If you can post a link to a tutorial or just explain how to do it I’d be very grateful.


----------



## Jack3 (4 mo ago)

I’m going to continue to try to figure it out myself I’ll try to update if I make progress


----------



## Blasirl (Mar 31, 2015)

Jack3 said:


> First post on here not sure if this is the right place to put it.
> 
> I’ve been working on putting in an audio system but I’m having trouble finding a tutorial on how to take out the carpet. I already removed both front seats and the rear seat. As I understand it I need to remove the center console in order to take the carpet out but I have only been able to find tutorials on that for gen 1 models and they seems slightly different than the gen 2.
> 
> If you can post a link to a tutorial or just explain how to do it I’d be very grateful.
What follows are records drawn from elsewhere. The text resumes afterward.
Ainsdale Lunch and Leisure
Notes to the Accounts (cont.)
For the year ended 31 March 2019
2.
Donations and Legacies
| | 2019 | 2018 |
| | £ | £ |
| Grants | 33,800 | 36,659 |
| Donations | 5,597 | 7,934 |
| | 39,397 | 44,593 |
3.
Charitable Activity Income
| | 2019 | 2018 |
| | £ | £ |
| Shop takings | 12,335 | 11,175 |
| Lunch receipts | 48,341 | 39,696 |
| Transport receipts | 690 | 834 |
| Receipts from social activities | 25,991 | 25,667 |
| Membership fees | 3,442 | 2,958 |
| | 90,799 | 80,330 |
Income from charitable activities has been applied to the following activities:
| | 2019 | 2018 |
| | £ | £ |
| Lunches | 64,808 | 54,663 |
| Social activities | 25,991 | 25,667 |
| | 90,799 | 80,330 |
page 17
I logged back in just to post this link, but I do not think we have what you want. So maybe as you figure this out, take some picture's and write up a tutorial for us.

Gen2 DIY Tutorial Library

How-To: Write a Tutorial


----------



## Jack3 (4 mo ago)

Cruze talk

This is the only video I saw for removing a gen1 Chevy Cruze center console



 (start at 9:40) but there’s a bunch of differences in the gen2. The main one is that the shift knob is different, I found a video that goes over this pretty well but it was a bitch to do in my opinion 



There are 7 7mm screws that need to be taken out. 2 on each side except for one by the gas pedal. Unscrew the 3 screws you can see including the gas pedal one then take off the 2 side panels I got these with my hand. 
You should see 2 more screws you can take out. 








Then take this thing off to reveal 2 more screws
















Take those out and the console should be free except for 4 plugs
















This pink plug gave me trouble for a but I think you just lift the lever up and pull. You don’t need to unclip the other side of the harness from console. Then it should be free and you can take it out. 
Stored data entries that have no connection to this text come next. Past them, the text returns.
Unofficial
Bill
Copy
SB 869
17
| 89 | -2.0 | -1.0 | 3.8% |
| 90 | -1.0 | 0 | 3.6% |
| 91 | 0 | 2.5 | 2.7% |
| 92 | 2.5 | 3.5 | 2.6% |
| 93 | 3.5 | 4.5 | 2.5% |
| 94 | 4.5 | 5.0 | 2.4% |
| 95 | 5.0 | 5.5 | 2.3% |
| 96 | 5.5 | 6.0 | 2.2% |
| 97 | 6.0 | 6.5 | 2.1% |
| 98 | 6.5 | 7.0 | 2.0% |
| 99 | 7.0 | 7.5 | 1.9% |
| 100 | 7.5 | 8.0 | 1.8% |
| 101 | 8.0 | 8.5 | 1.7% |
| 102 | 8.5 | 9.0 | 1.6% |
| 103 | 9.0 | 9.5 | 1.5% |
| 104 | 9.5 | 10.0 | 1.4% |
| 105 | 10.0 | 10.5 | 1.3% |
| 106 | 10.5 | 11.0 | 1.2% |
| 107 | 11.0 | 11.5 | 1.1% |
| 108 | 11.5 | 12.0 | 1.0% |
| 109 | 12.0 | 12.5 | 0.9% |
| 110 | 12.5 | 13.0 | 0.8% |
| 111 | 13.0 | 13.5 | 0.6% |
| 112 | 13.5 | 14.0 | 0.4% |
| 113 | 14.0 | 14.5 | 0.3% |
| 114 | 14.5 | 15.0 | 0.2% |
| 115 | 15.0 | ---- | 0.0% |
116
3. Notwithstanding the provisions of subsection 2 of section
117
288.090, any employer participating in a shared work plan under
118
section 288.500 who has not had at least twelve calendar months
I already had my seats out so I don’t know how that would factor into it but if you have powered seats you’ll probably have to unplug and replug it in to move them. 
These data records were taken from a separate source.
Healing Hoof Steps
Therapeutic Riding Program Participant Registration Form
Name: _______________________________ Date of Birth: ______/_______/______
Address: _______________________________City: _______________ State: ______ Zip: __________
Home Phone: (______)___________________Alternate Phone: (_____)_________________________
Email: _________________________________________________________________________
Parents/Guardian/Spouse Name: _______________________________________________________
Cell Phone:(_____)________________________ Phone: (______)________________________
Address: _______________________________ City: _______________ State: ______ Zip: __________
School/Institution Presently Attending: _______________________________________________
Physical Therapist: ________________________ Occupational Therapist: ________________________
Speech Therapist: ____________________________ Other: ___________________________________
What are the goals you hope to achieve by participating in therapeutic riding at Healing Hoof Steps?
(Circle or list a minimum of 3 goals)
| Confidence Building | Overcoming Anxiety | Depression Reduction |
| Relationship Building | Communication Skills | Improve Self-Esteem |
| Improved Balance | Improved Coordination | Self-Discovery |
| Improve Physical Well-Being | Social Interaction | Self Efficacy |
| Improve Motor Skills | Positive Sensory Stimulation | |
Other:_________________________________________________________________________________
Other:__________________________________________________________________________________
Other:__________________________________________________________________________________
Hopefully this helps. This is my first time doing anything like this to a car and I couldn’t find a tutorial anywhere for this part. Now im going to try to take the carpet out which is another thing I can’t find a tutorial for so if someone could link one that’d be nice if not I may follow up with how I do it. I do know for sure now that the console needs to be out because the carpet runs under it like this


----------



## Jack3 (4 mo ago)

Ok so I took the carpet out today. Basically there’s 5 places you need to cut and 2 clips. I plan to either sow or zip tie back together when I reinstall

I don’t have pictures of everything but it’s pretty simple at this point.
You need to have both front seats out and the center console out
The rear seats being out helped to get it out the car

first you need to unclip the carpet at the top of footwell I used a pry tool
I used a razor blade, tin scissors, and wire cutter to cut carpet but if you’re careful you can get away with just razor blade

this is overhead shot of the area to cut









You’ll need to cut the carpet free but be careful of wires underneath
















































Those are the only ones that had wires. The other two I cut on the passenger side of console did not have wires under but you should probably check first


----------



## Jack3 (4 mo ago)

part 2 of post before

then to get it out I didn’t take any trim off I just started at the back. It came out easy then I worked my way up the side of the car until I got to the far end. Passenger side was easier but driver foot rest thing was a bitch and a half.
After it’s all out from under the trim I took it out the back door it was a tight fit but it wasn’t that bad


----------



## Jack3 (4 mo ago)

I about to apply sound deadening but can’t figure out what this stuff is. It seems to be applied where you would want sound deadening to be applied including in the spare tire well. My guess is that it’s a cheap way for the factory to do sound deadening. If anyone could let me know that’d be great because I’m worried my sound deadening material won’t stick that well on it or if it’s even worth putting over it.


----------



## Blasirl (Mar 31, 2015)

Jack3 said:


> I about to apply sound deadening but can’t figure out what this stuff is. It seems to be applied where you would want sound deadening to be applied including in the spare tire well. My guess is that it’s a cheap way for the factory to do sound deadening. If anyone could let me know that’d be great because I’m worried my sound deadening material won’t stick that well on it or if it’s even worth putting over it.
> View attachment 299774
> 
> View attachment 299773
> ...


I am not an audio guy, but my gut instinct tells me to leave the factory sound deadener and supplement around it. No need to apply over it either.


----------



## IGadget (Nov 23, 2016)

the rubber stuff is anti-vibration, it so it acts like sound deadening for the panel in a vibration sense, but it doesn't do much to prevent interior sound reflection from the surface if that is what you trying to reduce.

You definitely want to leave it, And if it is between two surfaces, dont separate them. If you stuff is a pad of some kind, I'd go right over it. If its some kind of coating, check with the maker of it. Also make sure to check for drip holes and cover them before spraying so what you are spraying doesn't plug the holes.


----------